Students who concentrate on courses related to math, science, engineering and technology will have the widest array of job options upon graduation, says a top observer of corporate hiring.
John Challenger, chief executive officer of outplacement firm Challenger, Gray & Christmas, believes it’s OK for students to begin college looking for an interesting career, but their search should to be rooted in the reality of what jobs will be available when they graduate.
“Many freshmen have no idea what career path they want to pursue,” he says. Instead, they rely on “a mix of courses in the first year to help point them in the right direction.” While there’s “absolutely” nothing wrong with that, he advises that it’s best to understand where job growth is expected to remain strong so that you can make the best decisions about your course selections as you move forward.
Hot Jobs 2018-2025
Challenger says these fields are among those that will experience strong hiring gains during the time today’s college students will hit the market:
- Mobile and Wireless: “This is a big area of growth within IT,” Challenger says.
- Medical Information Systems and IT: “Is positioned for extraordinary growth over the lifetimes of people coming out now and there are many areas to go into.”
- Big Data: “Healthcare, corporations, government agencies, etc., are all collecting massive amounts of information. The demand will be for people who can organize, manage and make sense of all this data.”
- R&D: “Technological developments are accelerating the pace of change and significant breakthroughs in all types of fields, from renewable energy to health care, from transportation to home construction,” Challenger said.
- R&D II: Those schooled in biology, chemistry, math, engineering, design, computer technology, etc., are going to be rewarded with ample job opportunities here.
- Human Factors Engineers and Ergonomists: “While these types of jobs need a catchier name, the demand will continue to grow. Where we work, how we work, and when we work have all changed dramatically over the past decade. These will continue to evolve going forward,” Challenger predicts.

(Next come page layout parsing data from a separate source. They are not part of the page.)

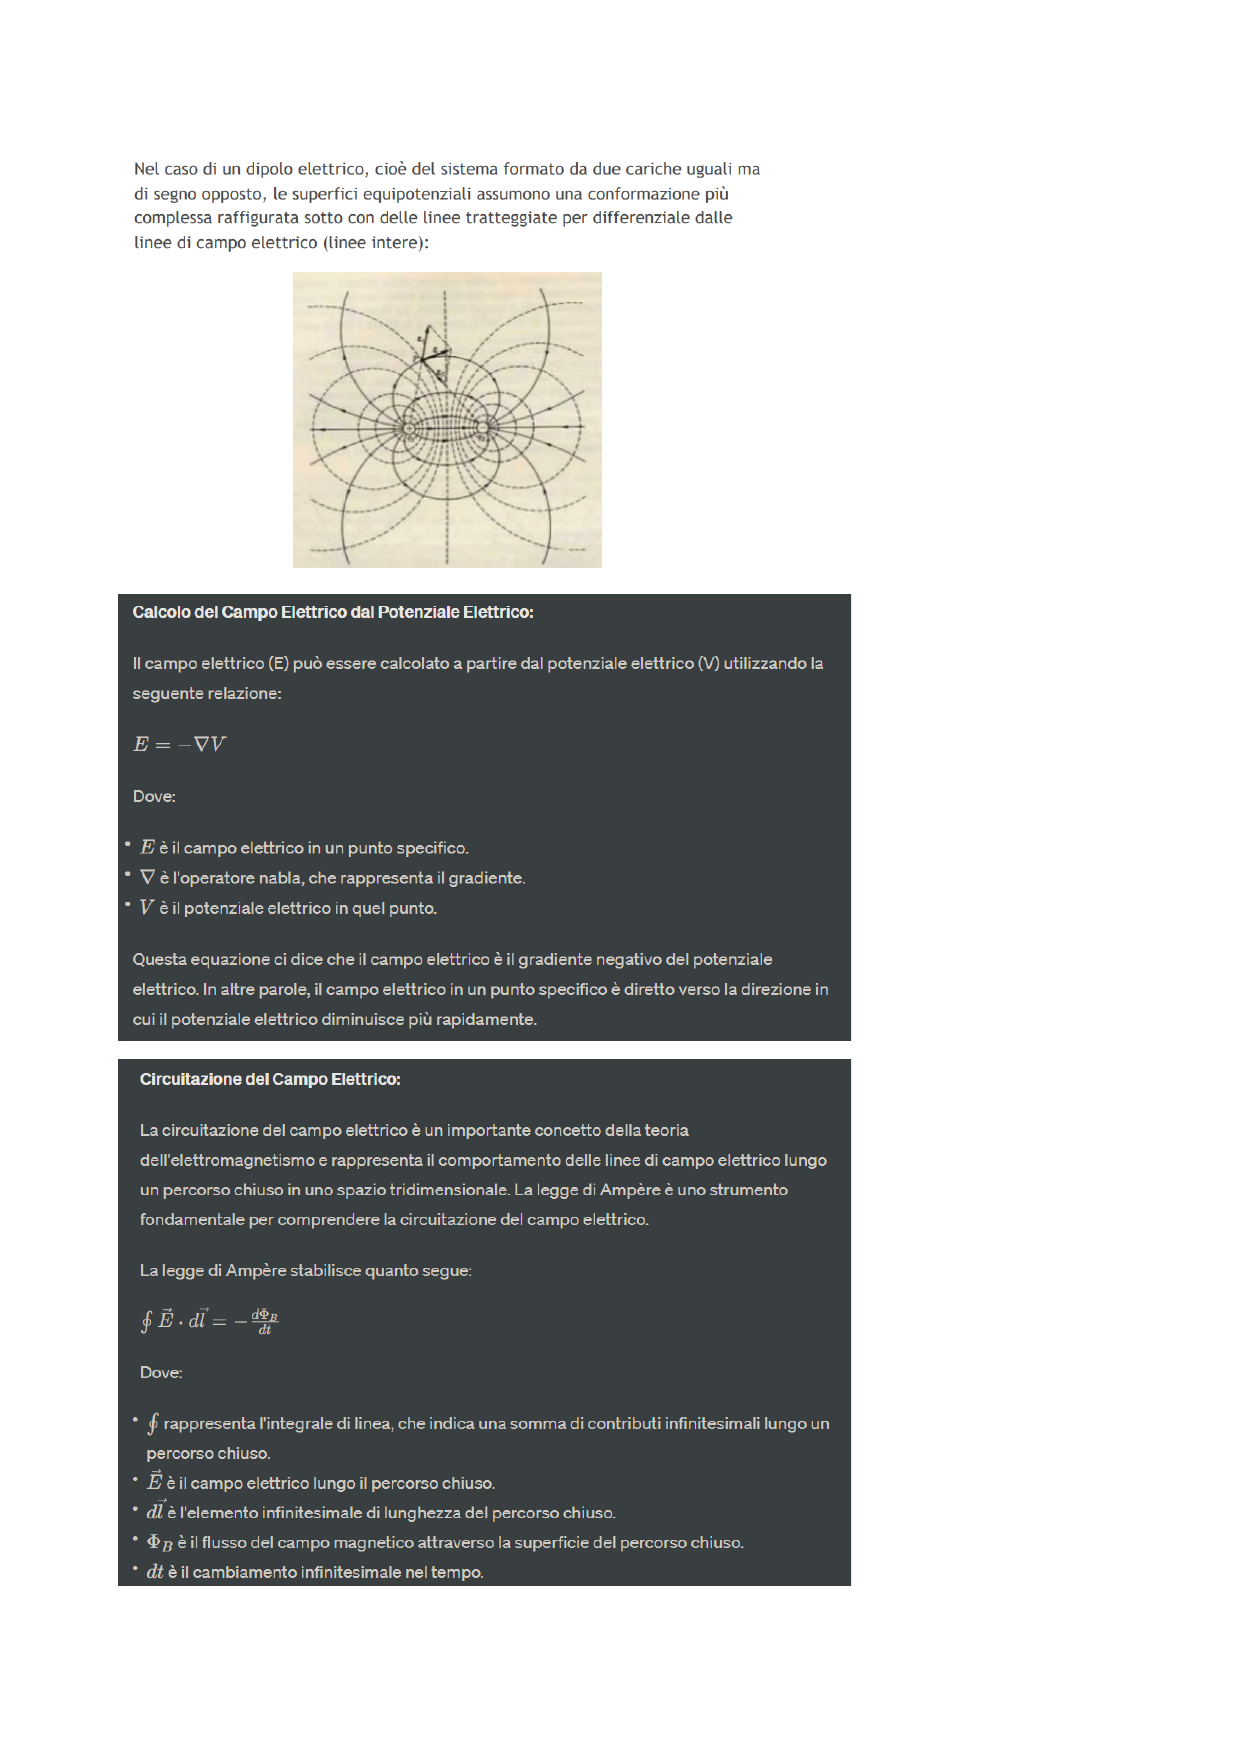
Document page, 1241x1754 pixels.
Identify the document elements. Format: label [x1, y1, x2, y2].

picture [118, 594, 852, 1041]
picture [118, 147, 767, 576]
picture [118, 1059, 852, 1586]
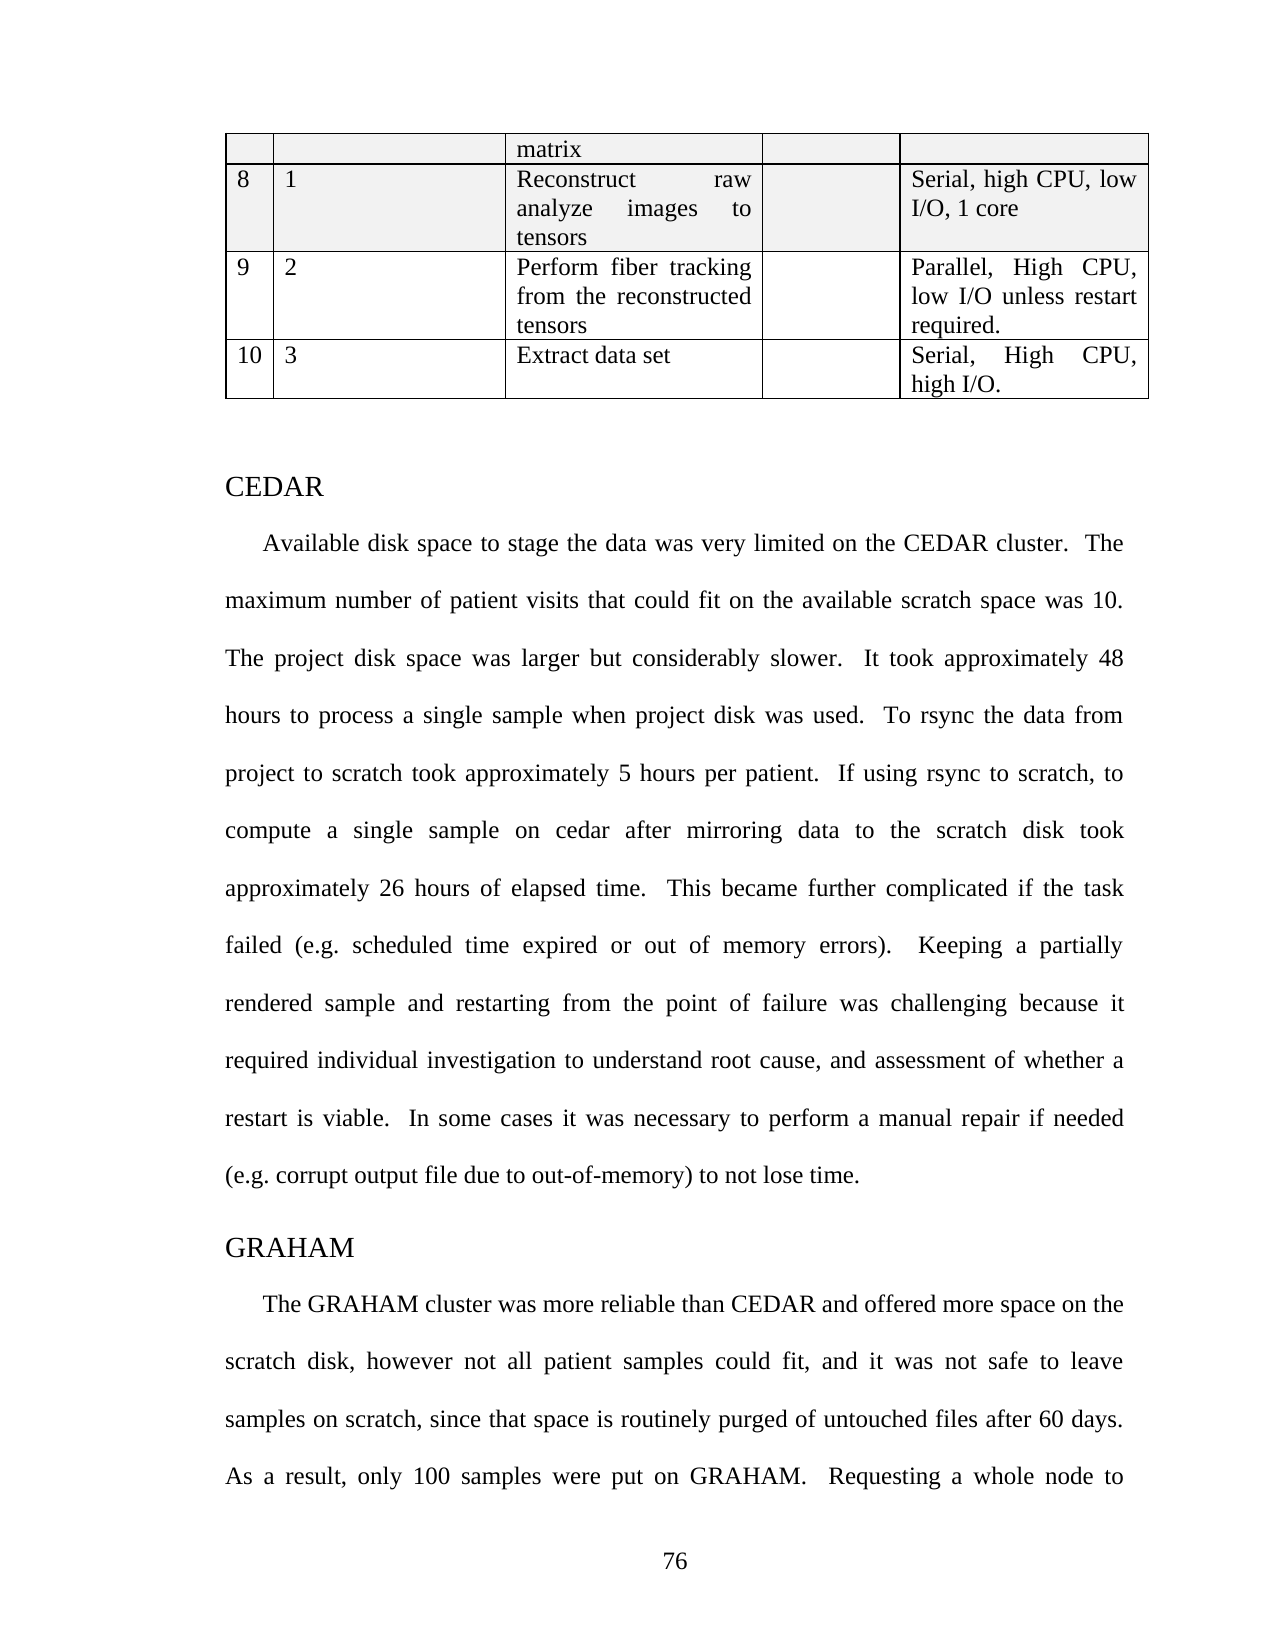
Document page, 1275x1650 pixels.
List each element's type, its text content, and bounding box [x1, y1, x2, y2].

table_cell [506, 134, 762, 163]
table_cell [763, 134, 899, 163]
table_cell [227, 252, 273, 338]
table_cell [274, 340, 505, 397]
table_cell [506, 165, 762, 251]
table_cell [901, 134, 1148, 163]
text Available disk space to stage the data was very limited on the CEDAR cluster. The maximum number of patient visits that could fit on the available scratch space was 10. The project disk space was larger but considerably slower. It took approximately 48 hours to process a single sample when project disk was used. To rsync the data from project to scratch took approximately 5 hours per patient. If using rsync to scratch, to compute a single sample on cedar after mirroring data to the scratch disk took approximately 26 hours of elapsed time. This became further complicated if the task failed (e.g. scheduled time expired or out of memory errors). Keeping a partially rendered sample and restarting from the point of failure was challenging because it required individual investigation to understand root cause, and assessment of whether a restart is viable. In some cases it was necessary to perform a manual repair if needed (e.g. corrupt output file due to out-of-memory) to not lose time. [225, 528, 1125, 1189]
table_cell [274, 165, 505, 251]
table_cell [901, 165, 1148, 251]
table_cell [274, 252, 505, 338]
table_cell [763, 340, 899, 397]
subtitle CEDAR [225, 469, 1125, 503]
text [225, 1289, 1125, 1490]
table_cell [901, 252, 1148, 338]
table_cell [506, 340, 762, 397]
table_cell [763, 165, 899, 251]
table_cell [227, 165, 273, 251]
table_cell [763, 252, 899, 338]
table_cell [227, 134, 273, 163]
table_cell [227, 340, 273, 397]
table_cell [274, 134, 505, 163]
subtitle GRAHAM [225, 1230, 1125, 1264]
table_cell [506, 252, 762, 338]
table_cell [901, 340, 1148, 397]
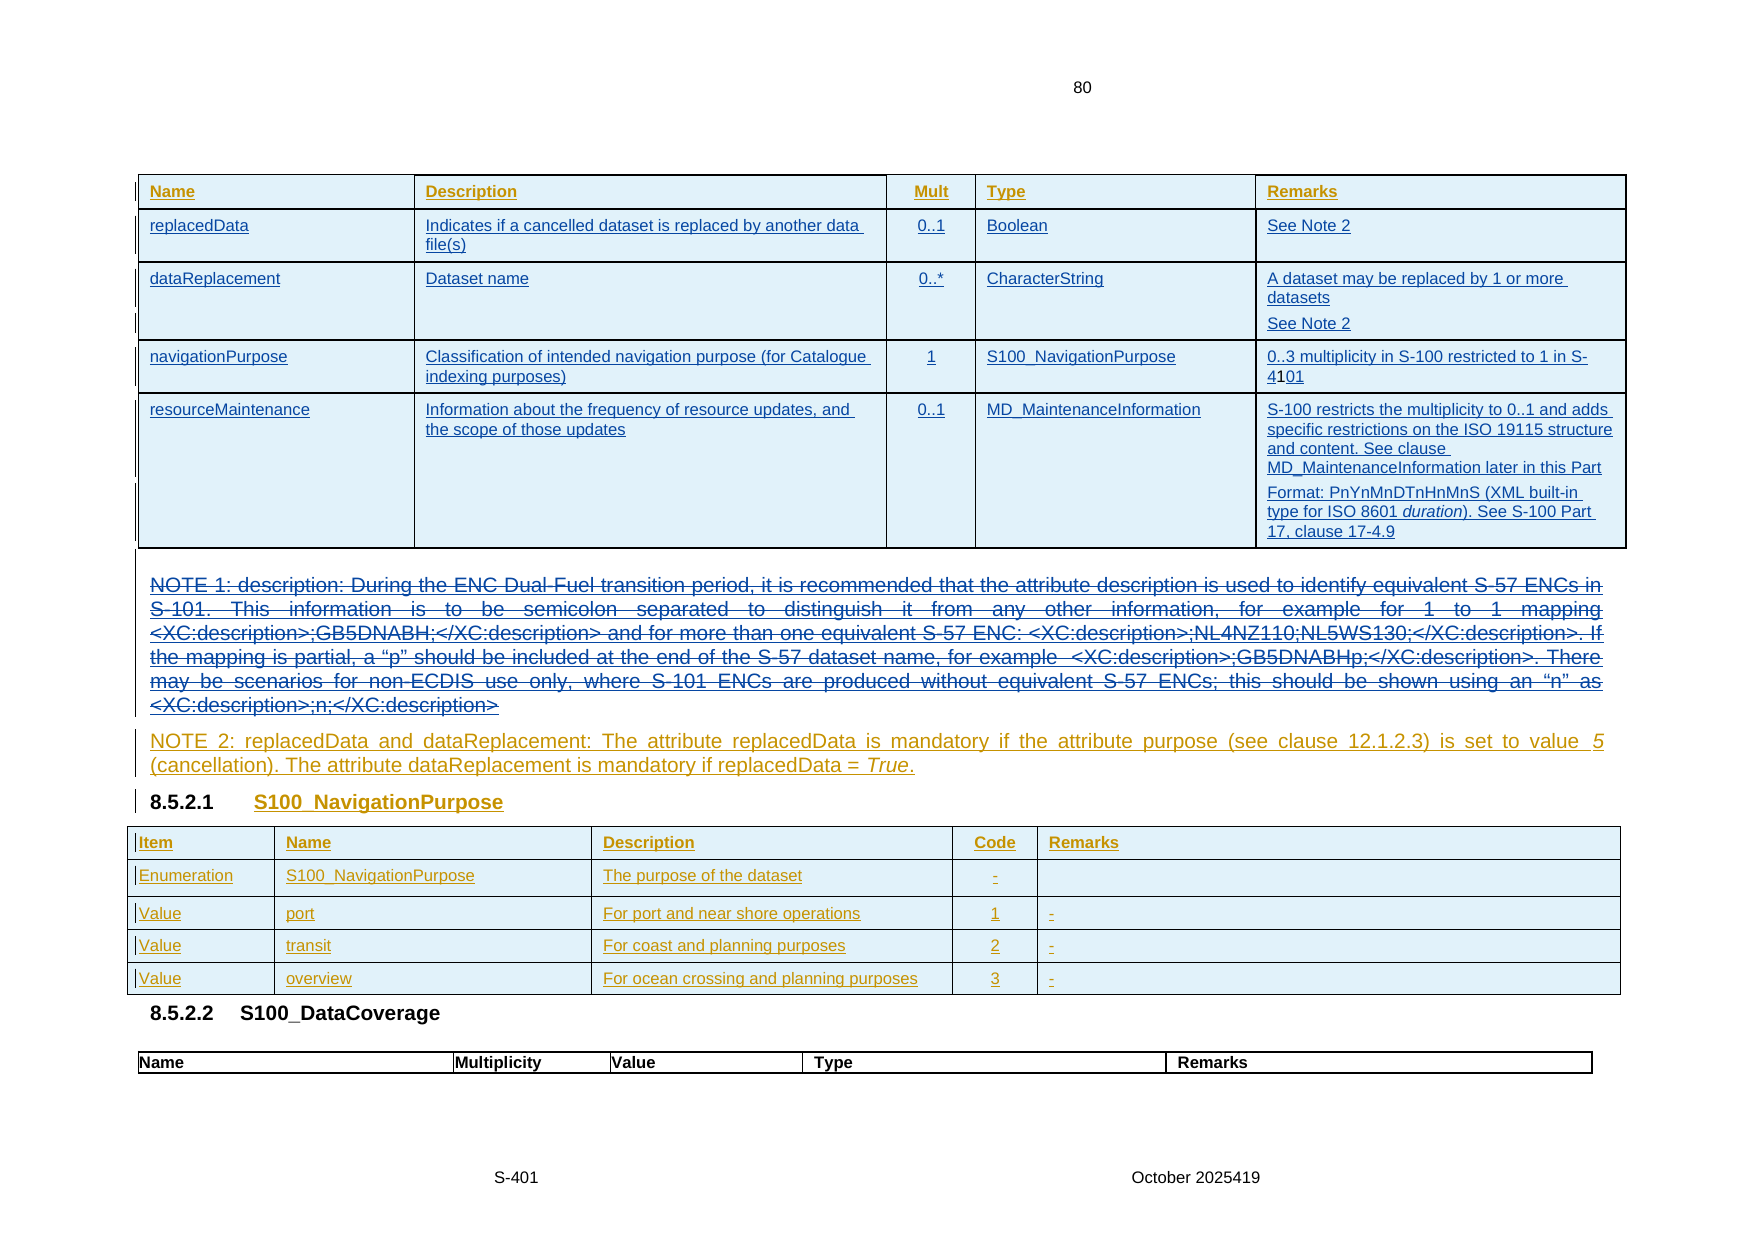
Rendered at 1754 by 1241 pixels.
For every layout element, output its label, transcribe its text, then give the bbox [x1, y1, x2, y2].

table_header Remarks [1167, 1053, 1591, 1072]
table_header Value [611, 1053, 802, 1072]
table_header Type [803, 1053, 1165, 1072]
table_header Multiplicity [454, 1053, 610, 1072]
table_header Name [139, 1053, 453, 1072]
subtitle S100_DataCoverage [150, 1002, 1604, 1026]
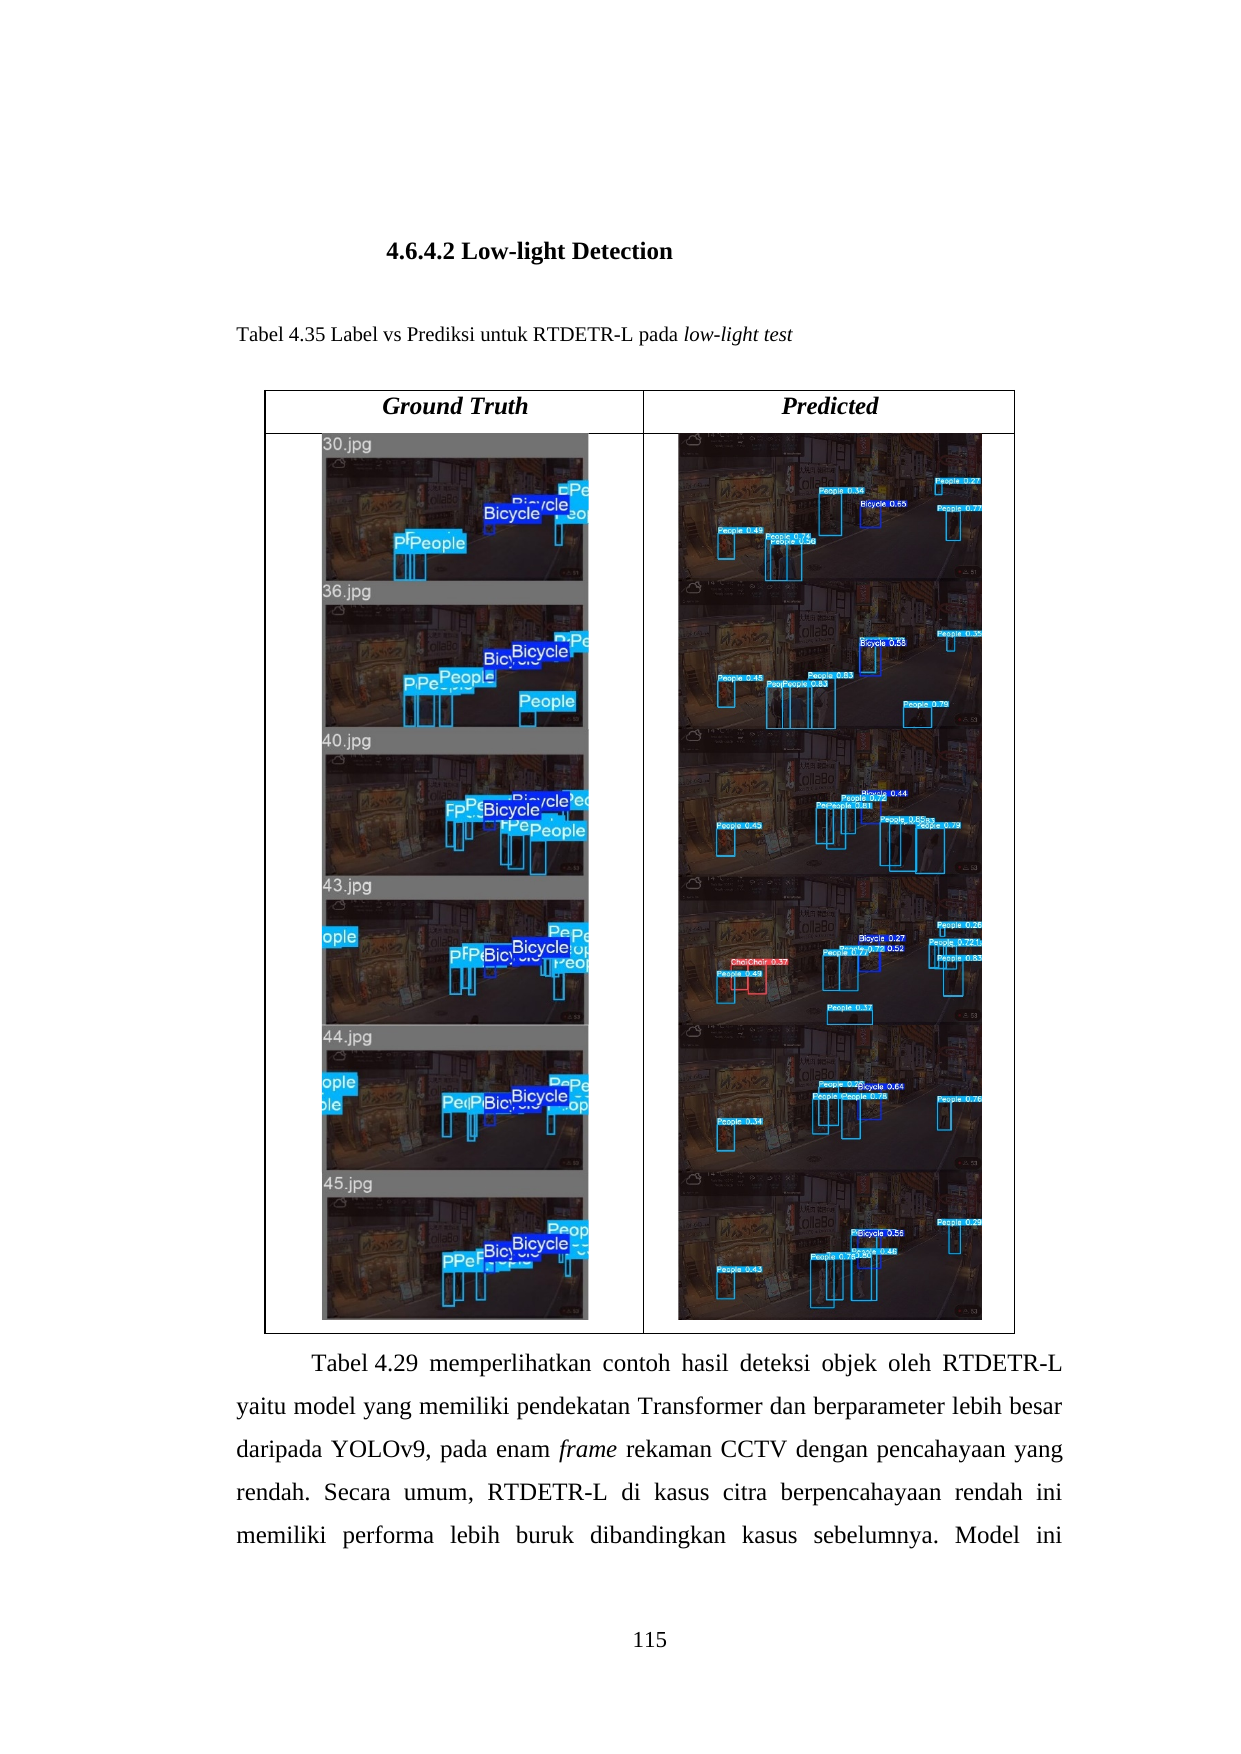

“So, we will need people who specialize in maximizing efficiency, health, cost, quality, etc.,” he sums up. “We have companies now where more than half of the employees work from home. How do you make sure everyone is on the same page and moving in the right direction? Yahoo couldn’t do it, so the company ended its work-at-home option.”
Challenger said companies need strategies for managing such a workforce and trained people who will do it. “These workers will have varied education backgrounds, including psychology, engineering and technology, design, sociology, administration and management.”
Start Broad, Then Narrow… But Not Too Much
“You want to find an area that fits you, that you enjoy, where you can keep growing and not become stagnant,” Challenger observes to students. “The broader the category at the beginning of a career the more room you have to explore different areas.”
But remember: Not all choices are created equal. “You don’t want to get caught being a specialist in an area that becomes obsolete,” Challenger points out. “You don’t want to be the expert in a programming language that is on its way out, or be so specialized that you can’t find jobs in the geographic area where you want to work.”